CATI hat sich als Methode in den vergangenen Jahren wiederholt gegen neue  Methoden und Ansätze verteidigen müssen. Alle haben ihre Berechtigung, ihre speziellen Vorzüge – aber auch Schwächen. Wir haben Verschiebungen von CATI zu anderen Methoden erlebt und sehen inzwischen auch schon wieder Gegenbewegungen.
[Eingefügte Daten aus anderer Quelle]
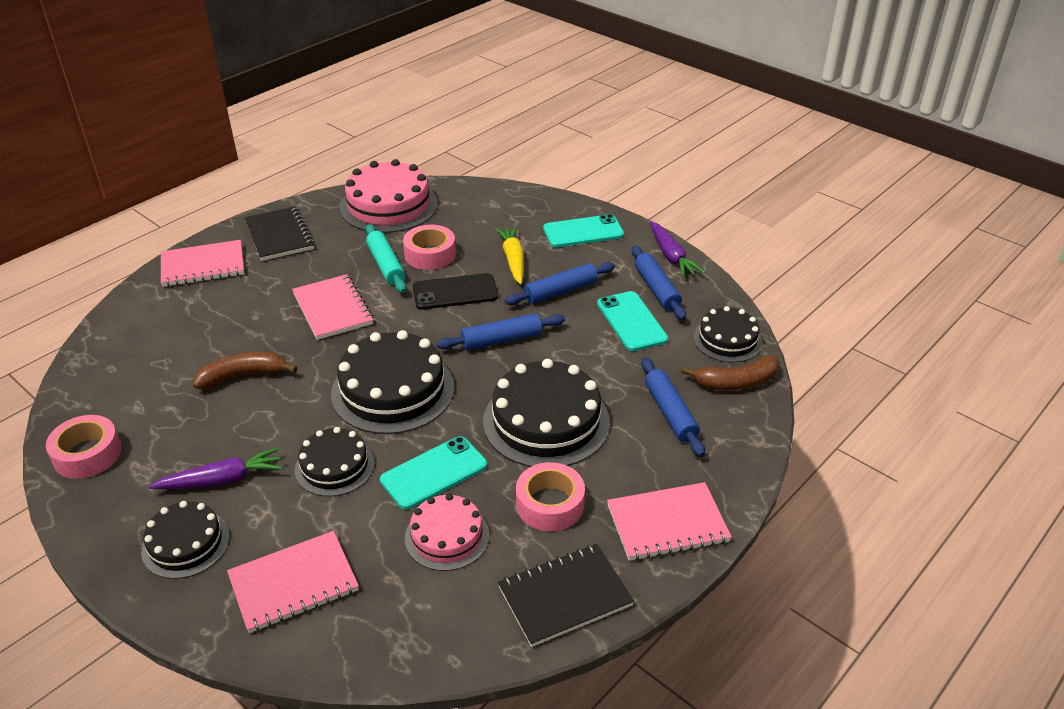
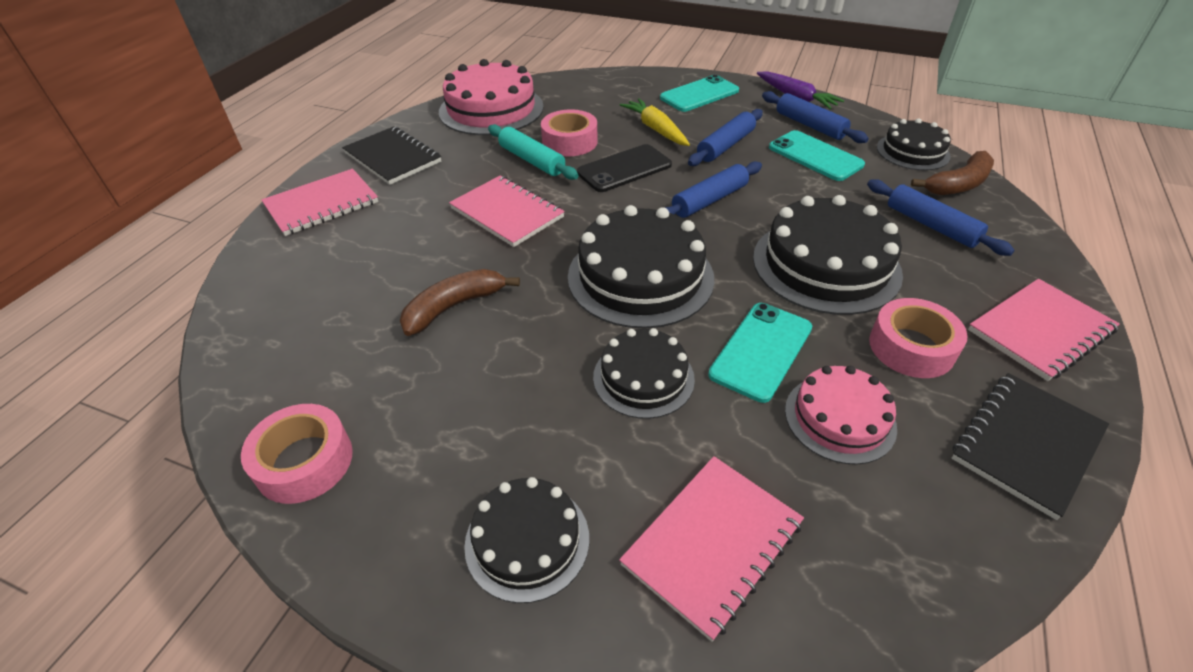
camera: 20 degrees left, 5 degrees up
(222, 480) = (516, 437): purple carrot -> none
Sicherlich wird CATI für den Gesamtmarkt nicht wieder den Stellenwert erlangen, den die Methode in den 90er-Jahren innehatte. Dennoch ist die Methode unserer Ansicht nach weiter unverzichtbar und wird ihren wichtigen Platz im Forschungsinstrumentarium behalten. Die Kombination von Schnelligkeit, Flexibilität und Kosteneffizienz bei gleichzeitig höchster Stichprobenqualität und kontrollierter Interviewsituation lässt sich mit keiner anderen Methode in dieser Art reproduzieren. Für viele Forschungsprojekte, die nach Verallgemeinerbarkeit/Hochrechnung der Stichprobenergebnisse und damit nach Repräsentativität verlangen, bleibt CATI nach wir vor unverzichtbar.

Um es als Fazit zu wiederholen: methodisch und vom Bedarf her gibt es keine CATI-Krise, die zu lösenden Probleme sind die der Antwortbereitschaft und der Rechtssicherheit.